Try it:
Please return, with no alterations, the lines below from the very first through the one that contains "is medium levels".

Saved entries:
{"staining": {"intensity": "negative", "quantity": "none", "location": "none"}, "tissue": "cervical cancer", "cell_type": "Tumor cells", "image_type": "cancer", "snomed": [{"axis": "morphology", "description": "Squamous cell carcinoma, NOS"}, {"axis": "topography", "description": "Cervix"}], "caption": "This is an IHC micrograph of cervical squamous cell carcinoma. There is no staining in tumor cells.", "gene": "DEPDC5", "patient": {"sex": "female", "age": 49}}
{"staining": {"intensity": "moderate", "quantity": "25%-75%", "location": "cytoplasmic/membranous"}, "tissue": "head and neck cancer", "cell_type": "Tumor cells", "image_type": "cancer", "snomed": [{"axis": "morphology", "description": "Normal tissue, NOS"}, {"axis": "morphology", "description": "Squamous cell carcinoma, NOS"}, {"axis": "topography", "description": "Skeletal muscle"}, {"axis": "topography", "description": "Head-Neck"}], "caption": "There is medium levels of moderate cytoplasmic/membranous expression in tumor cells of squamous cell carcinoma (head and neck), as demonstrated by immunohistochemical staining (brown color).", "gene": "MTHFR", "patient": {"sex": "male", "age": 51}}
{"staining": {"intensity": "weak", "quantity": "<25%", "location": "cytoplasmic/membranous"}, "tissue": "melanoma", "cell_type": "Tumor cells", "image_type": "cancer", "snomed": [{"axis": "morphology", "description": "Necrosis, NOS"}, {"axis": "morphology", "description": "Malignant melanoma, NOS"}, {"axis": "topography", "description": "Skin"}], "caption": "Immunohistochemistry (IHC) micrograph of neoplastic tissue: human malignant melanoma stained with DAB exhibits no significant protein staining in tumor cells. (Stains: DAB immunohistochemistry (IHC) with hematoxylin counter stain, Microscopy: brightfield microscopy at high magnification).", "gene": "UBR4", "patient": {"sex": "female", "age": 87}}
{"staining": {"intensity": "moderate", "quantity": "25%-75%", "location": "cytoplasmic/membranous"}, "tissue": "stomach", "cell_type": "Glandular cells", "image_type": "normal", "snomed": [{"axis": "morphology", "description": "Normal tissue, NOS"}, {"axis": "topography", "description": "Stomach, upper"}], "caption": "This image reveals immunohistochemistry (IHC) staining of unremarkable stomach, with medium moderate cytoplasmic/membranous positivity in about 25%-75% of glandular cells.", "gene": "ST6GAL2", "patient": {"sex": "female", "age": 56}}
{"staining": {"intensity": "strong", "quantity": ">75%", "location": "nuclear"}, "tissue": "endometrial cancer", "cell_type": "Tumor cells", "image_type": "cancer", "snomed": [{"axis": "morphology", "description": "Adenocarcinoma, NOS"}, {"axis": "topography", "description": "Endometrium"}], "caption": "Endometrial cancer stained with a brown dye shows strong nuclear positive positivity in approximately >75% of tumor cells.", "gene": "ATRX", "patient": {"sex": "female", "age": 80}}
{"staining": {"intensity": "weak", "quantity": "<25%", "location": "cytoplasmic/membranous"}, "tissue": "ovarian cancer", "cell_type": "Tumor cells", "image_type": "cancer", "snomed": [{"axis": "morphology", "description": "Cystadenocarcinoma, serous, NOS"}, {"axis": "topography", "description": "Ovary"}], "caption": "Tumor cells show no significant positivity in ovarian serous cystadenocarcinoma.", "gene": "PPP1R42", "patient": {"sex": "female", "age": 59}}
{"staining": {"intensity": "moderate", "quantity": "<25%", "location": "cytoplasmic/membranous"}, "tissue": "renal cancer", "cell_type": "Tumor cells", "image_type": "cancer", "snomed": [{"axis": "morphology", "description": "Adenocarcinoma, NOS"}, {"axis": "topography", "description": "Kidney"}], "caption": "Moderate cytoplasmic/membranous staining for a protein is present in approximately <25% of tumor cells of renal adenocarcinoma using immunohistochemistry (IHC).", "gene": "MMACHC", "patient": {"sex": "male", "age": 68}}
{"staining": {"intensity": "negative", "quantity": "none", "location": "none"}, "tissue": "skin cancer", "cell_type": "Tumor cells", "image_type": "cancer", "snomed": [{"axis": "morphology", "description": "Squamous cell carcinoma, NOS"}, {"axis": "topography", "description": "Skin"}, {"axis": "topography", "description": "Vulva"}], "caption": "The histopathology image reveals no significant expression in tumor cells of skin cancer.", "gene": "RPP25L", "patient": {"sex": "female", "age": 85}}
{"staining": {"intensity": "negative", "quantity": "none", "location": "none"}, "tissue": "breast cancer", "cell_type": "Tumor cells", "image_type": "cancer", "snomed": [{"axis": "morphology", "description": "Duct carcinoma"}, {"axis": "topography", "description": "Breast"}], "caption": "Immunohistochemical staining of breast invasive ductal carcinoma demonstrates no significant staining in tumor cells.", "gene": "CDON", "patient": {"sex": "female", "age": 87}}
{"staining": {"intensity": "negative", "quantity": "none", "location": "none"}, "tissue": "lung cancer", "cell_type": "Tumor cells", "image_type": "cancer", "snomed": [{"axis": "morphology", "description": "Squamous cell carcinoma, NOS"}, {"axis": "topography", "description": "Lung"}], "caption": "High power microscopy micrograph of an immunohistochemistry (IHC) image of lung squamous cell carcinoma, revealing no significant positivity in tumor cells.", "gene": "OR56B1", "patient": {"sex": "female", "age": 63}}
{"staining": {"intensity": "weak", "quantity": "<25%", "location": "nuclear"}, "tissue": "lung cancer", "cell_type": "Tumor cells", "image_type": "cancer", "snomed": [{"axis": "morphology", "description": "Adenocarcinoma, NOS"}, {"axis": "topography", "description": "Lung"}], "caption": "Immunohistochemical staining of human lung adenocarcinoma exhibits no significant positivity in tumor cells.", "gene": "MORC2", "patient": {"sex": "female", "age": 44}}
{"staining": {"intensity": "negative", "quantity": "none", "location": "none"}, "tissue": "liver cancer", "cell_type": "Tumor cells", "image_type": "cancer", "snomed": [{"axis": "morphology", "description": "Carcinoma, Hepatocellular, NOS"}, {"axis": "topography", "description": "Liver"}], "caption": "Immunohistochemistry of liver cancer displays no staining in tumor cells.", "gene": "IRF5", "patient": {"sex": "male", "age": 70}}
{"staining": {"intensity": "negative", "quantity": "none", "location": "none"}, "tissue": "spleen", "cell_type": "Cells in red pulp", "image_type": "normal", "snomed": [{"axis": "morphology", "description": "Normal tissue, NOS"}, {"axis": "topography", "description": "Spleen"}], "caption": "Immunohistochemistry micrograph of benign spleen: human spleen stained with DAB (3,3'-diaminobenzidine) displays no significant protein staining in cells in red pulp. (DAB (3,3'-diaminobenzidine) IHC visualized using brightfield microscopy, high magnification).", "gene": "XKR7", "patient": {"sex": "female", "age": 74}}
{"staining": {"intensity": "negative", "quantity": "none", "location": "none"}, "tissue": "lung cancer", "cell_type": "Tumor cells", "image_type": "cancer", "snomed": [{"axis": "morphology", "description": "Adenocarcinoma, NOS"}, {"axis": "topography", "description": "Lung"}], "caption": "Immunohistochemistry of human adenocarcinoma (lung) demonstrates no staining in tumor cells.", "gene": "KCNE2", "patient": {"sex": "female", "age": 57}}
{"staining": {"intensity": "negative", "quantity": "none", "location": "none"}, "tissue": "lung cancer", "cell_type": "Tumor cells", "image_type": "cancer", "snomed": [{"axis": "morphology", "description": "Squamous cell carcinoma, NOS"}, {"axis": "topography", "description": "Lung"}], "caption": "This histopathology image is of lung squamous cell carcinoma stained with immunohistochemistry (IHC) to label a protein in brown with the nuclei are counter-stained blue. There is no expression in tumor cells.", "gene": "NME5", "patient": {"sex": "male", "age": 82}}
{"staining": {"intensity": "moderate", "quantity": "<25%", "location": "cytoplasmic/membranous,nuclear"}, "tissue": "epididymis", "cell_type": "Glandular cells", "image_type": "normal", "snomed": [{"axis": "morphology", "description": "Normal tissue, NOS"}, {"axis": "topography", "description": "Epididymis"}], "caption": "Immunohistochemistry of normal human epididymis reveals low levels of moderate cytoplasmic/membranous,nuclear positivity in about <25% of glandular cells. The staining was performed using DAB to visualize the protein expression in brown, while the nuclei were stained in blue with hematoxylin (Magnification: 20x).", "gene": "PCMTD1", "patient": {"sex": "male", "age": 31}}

Task result:
{"staining": {"intensity": "negative", "quantity": "none", "location": "none"}, "tissue": "cervical cancer", "cell_type": "Tumor cells", "image_type": "cancer", "snomed": [{"axis": "morphology", "description": "Squamous cell carcinoma, NOS"}, {"axis": "topography", "description": "Cervix"}], "caption": "This is an IHC micrograph of cervical squamous cell carcinoma. There is no staining in tumor cells.", "gene": "DEPDC5", "patient": {"sex": "female", "age": 49}}
{"staining": {"intensity": "moderate", "quantity": "25%-75%", "location": "cytoplasmic/membranous"}, "tissue": "head and neck cancer", "cell_type": "Tumor cells", "image_type": "cancer", "snomed": [{"axis": "morphology", "description": "Normal tissue, NOS"}, {"axis": "morphology", "description": "Squamous cell carcinoma, NOS"}, {"axis": "topography", "description": "Skeletal muscle"}, {"axis": "topography", "description": "Head-Neck"}], "caption": "There is medium levels of moderate cytoplasmic/membranous expression in tumor cells of squamous cell carcinoma (head and neck), as demonstrated by immunohistochemical staining (brown color).", "gene": "MTHFR", "patient": {"sex": "male", "age": 51}}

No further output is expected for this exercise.